> _Task prompt_
Lift out, unaltered, the lines of the material below between the line holding "Document page, 1275x1650 pixels." and the line holding "List each element's", counting both.

> _Data section_
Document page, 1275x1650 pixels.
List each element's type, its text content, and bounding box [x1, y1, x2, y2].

---

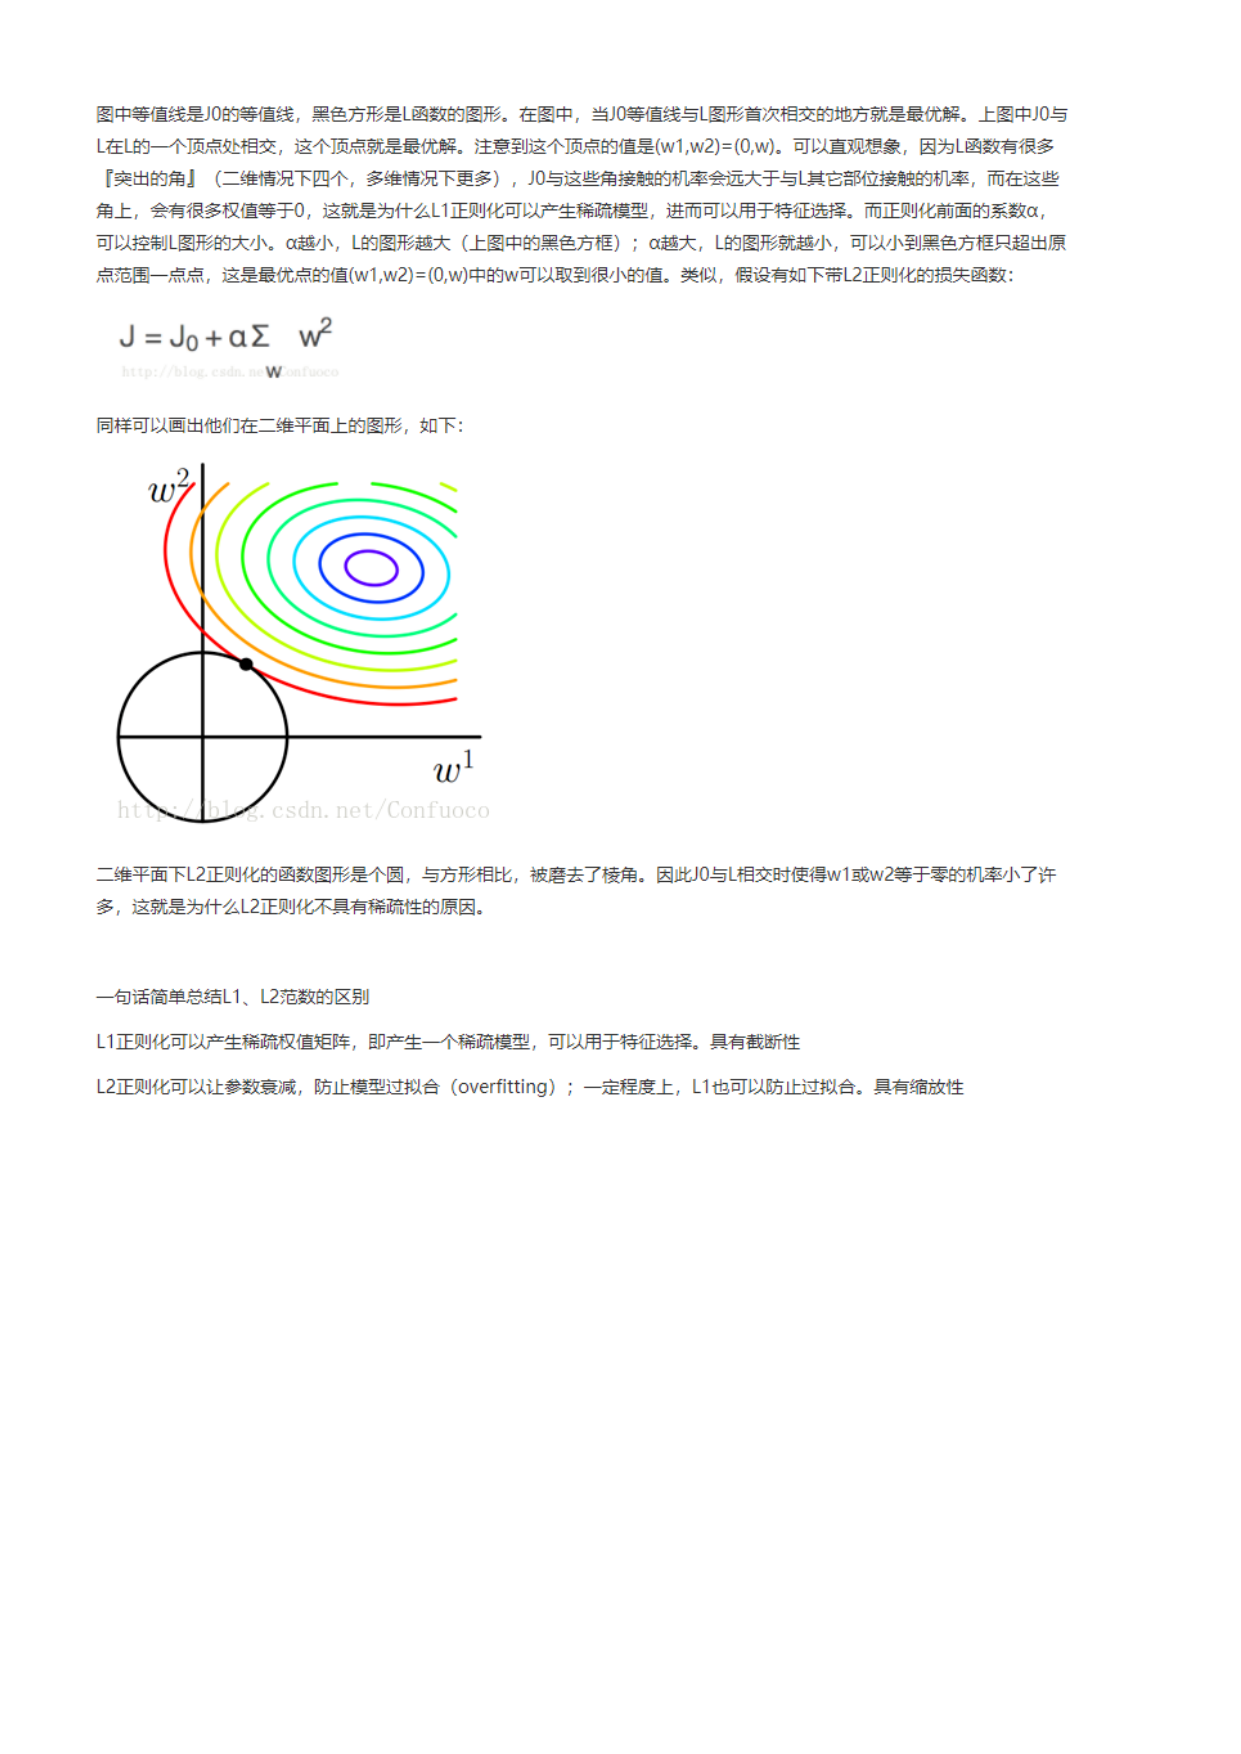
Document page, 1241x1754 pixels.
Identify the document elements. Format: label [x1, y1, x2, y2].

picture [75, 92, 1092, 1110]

> _Response area_
Document page, 1275x1650 pixels.
List each element's type, its text content, and bounding box [x1, y1, x2, y2].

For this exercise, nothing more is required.